Eduardo rebuilt his life in exile in France in the town of Rosny-sous-Bois near Paris where he was housed along with another 18 Spanish deportees. It was in Paris that he met his wife, Aimee, with whom he had two children. Initially he turned to his cobbler’s trade, only to wind up working for an advertising agency. For some years he kept up his connection with the CNT in exile, holding a number of offices. He was a member of FEDIP (the Spanish Federation of Deportees and Political Prisoners) as long it was up and running. He made three trips back to Mauthausen and was one of the inspirations behind the memorial to be found these days in Bretstein in Austrian Styria where there is a sad and moving tribute to Andalusian and Spanish republicans. In March 2007, at the instigation of commemorative groups, the town of Olivera paid an emotional tribute to him and two other Olivera natives Cristóbal Raya and Pablo Barrera (both of whom perished in the Mauthausen camp). Another plaque recording their names was unveiled at the La Cilla Cultural Centre in the presence of Eduardo and of relatives of deportees, friends and residents. On 19 March that year, the Cadiz Provincial Diputación honoured Eduardo Escot with the Gold Shield for his human rights work.

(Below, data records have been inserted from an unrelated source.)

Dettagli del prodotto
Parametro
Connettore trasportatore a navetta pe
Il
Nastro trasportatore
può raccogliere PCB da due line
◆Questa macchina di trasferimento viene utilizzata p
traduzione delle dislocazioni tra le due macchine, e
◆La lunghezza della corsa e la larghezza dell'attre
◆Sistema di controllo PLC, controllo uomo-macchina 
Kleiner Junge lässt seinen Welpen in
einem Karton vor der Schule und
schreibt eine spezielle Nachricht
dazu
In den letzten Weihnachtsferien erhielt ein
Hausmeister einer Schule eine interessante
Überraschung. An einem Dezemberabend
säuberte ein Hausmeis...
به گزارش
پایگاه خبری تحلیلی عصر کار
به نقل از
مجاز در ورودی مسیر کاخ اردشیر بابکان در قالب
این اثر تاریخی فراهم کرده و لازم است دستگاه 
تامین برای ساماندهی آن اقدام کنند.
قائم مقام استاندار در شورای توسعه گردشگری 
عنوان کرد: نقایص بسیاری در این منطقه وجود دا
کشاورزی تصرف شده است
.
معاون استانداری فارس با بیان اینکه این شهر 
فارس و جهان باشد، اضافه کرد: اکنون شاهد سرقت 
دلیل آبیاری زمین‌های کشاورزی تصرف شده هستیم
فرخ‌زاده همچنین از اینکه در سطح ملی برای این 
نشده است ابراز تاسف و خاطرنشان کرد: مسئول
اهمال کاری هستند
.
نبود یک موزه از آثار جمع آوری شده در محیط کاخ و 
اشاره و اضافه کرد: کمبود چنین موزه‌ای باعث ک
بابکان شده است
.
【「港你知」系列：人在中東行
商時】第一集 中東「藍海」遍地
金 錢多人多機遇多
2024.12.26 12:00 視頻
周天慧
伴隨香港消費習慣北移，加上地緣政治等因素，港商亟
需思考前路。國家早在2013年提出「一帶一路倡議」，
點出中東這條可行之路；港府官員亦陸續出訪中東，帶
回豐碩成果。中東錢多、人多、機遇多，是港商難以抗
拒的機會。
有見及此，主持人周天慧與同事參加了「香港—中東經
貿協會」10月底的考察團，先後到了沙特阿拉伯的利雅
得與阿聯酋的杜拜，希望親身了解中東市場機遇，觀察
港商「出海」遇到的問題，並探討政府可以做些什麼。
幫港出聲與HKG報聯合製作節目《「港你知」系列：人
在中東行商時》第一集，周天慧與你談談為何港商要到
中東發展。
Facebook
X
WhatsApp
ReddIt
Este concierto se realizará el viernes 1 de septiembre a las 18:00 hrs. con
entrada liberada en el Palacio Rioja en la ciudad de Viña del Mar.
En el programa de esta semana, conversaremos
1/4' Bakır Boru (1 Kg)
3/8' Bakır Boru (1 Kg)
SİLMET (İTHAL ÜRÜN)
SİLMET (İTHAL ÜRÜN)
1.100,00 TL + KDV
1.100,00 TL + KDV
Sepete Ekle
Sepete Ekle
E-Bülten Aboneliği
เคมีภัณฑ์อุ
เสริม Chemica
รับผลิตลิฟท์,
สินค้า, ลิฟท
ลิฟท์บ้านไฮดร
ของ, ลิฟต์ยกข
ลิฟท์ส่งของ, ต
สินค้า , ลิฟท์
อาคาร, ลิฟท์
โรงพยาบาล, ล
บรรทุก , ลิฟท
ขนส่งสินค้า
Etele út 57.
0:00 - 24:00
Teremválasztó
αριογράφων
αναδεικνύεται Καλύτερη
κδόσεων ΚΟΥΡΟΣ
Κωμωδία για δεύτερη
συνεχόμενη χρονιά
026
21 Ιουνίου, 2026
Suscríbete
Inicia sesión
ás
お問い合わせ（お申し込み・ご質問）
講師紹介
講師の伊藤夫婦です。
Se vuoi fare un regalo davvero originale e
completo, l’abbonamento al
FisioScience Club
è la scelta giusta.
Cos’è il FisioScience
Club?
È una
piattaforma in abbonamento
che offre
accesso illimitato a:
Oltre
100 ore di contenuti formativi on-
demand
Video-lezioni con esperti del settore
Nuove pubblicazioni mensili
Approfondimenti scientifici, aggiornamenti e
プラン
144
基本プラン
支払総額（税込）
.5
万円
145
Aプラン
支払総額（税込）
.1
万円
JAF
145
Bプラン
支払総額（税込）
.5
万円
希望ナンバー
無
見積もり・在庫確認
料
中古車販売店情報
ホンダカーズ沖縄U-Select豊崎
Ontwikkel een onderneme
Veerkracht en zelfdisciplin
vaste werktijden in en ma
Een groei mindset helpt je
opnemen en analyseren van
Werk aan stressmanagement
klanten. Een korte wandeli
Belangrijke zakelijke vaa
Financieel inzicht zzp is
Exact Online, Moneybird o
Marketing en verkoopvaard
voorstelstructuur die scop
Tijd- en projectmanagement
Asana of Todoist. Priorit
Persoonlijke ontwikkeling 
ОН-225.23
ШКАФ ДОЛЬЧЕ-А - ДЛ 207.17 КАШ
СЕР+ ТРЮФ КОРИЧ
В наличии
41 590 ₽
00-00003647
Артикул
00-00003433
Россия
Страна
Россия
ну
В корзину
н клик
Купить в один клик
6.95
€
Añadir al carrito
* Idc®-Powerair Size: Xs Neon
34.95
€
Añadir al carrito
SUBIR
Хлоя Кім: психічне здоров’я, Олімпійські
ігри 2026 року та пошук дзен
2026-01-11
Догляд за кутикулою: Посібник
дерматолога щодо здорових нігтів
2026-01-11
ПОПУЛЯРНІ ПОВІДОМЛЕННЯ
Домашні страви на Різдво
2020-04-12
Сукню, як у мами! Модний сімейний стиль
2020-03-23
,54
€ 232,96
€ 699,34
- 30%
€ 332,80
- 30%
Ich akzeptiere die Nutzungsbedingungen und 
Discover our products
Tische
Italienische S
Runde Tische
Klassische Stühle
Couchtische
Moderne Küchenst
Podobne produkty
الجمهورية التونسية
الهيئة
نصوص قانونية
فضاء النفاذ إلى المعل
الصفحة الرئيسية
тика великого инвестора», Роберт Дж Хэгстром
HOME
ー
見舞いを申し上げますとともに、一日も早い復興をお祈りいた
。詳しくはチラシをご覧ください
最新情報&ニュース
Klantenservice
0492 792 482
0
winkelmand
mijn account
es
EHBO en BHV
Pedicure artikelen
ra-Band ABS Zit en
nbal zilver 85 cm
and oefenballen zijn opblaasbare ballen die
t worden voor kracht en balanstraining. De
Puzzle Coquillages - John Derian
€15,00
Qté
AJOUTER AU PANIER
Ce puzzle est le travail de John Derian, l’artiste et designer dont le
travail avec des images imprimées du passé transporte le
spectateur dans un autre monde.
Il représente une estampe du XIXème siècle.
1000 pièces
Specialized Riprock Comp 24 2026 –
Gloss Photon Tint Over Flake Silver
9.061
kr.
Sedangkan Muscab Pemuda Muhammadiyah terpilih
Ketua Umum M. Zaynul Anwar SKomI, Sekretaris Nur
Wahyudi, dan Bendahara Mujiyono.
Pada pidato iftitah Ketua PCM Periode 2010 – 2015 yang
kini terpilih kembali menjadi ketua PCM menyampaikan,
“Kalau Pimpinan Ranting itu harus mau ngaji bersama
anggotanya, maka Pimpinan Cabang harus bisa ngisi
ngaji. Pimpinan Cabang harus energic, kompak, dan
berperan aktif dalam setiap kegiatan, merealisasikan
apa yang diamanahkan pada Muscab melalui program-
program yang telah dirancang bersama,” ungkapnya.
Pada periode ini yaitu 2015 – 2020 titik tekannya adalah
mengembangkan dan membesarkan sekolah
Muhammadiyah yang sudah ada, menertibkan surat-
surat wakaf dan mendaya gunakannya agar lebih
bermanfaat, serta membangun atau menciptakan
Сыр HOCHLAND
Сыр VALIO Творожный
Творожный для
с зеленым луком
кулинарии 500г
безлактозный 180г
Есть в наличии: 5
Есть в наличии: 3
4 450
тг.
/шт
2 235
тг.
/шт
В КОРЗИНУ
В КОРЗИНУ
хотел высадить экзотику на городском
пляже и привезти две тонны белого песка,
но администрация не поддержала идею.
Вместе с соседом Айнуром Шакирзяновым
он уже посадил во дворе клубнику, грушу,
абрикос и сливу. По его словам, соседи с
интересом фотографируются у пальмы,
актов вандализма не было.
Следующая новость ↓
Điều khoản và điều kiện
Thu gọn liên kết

The death of Eduardo Escot advances the fading away of a generation unique in contemporary history, one that well encapsulates the foothold and vigour enjoyed by the libertarian ideal and cultural in Andalusia. His life story touches upon all the great dramas of the 20th century: poverty, emigration, repression, war, exile, deportation, slave labour, genocide … as well as embodying the great ideals of justice, equality and freedom. Eduardo Escot was always ready to speak out to make a reality of the so called Mauthausen “Survivors’ Pledge” which calls for remembrance of the victims and of the duty to remember. His testimony – in the documentary Memoria de las cenizas (Memory Out of the Ashes), dealing with the Andalusians in the Nazi camps (https://vimeo.com/68386604) - will stand as a warning sounded against repetition of the grave mistakes of the past that seems always to lie in wait for humanity. Hence the pointedness of his legacy. Never again! May he rest in peace.

Ángel del Rio, Andalusia delegate of the Amical Mauthausen

From: (adapted) from Rojo y Negro digital, 25/05/2015. Translated by: Paul Sharkey.